Stando a quanto raccontato dalla giovane, i comportamenti illeciti consistiti in aggressioni, ingiurie ed umiliazioni “avvenivano – continua il dottor Pagani – per strada o nelle vicinanza dell’abitazione della donna provocando un fondato timore per la propria incolumità e quella della sua famiglia, costringendola a modificare le proprie abitudini di vita e limitando quindi le frequentazioni e le uscite di casa che avvenivano sempre in compagnia di familiari”.
L’ultimo episodio, quello che ha convinto la ragazza a rivolgersi alla Polizia, è avvenuto alla fine del mese scorso quando l’albanese “si è fatto trovare trovare sotto casa della ex fidanzata e al suo arrivo ha minacciato pesantemente lei e il fratello. La persona offesa dopo aver subito per anni questo genere di condotte, stremata dalla situazione ormai irrisolvibile, si è fatta coraggio e ha richiesto l’intervento del Commissariato per aver un aiuto”.

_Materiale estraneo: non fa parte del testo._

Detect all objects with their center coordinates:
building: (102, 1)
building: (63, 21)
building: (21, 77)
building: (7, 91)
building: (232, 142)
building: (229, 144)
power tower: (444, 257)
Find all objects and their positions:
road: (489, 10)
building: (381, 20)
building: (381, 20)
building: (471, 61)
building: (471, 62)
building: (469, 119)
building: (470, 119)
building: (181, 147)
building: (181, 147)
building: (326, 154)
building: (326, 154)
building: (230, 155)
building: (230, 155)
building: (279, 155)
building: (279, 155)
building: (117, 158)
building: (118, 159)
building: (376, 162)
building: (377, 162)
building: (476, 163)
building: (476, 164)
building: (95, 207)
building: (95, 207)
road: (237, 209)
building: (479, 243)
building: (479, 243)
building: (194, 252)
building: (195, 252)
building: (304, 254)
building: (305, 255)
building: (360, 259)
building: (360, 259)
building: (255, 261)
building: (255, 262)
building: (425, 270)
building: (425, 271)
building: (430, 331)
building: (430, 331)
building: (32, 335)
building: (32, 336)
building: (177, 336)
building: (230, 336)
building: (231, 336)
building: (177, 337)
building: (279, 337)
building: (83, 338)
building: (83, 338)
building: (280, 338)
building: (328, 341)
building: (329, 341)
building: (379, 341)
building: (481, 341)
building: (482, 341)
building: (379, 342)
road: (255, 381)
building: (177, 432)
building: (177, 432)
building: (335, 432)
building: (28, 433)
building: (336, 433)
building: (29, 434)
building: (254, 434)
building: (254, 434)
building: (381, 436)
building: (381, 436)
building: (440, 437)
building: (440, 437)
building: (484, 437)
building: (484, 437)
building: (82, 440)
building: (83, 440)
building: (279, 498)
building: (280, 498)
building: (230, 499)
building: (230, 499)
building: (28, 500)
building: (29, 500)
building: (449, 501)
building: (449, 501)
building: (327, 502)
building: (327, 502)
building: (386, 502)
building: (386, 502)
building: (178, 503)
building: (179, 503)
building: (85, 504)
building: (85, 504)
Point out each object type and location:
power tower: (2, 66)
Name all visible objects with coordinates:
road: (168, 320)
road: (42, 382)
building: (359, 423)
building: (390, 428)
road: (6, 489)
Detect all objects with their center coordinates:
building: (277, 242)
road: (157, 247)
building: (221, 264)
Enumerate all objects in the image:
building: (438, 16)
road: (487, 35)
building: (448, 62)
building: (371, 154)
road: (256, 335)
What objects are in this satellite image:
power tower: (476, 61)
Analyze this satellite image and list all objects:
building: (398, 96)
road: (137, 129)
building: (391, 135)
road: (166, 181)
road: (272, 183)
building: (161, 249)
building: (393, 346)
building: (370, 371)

Le investigazioni svolte dai poliziotti hanno permesso agli stessi di acquisire elementi comprovanti le responsabilità dell’indagato nelle vicende in questione. E’ stata così attivata la prevista procedura denominata ‘Codice rosso’ che ha consentito all’Autorità Giudiziaria di emettere in breve tempo la misura cautelare del divieto di avvicinamento ai luoghi frequentati dalla persona offesa. “Visto il crescendo delle condotte poste in essere dall’indagato – conclude il vicequestore -, sempre più gravi e pericolose, si ritiene che il provvedimento restrittivo abbia evitato ulteriori fatti criminosi a danno della donna.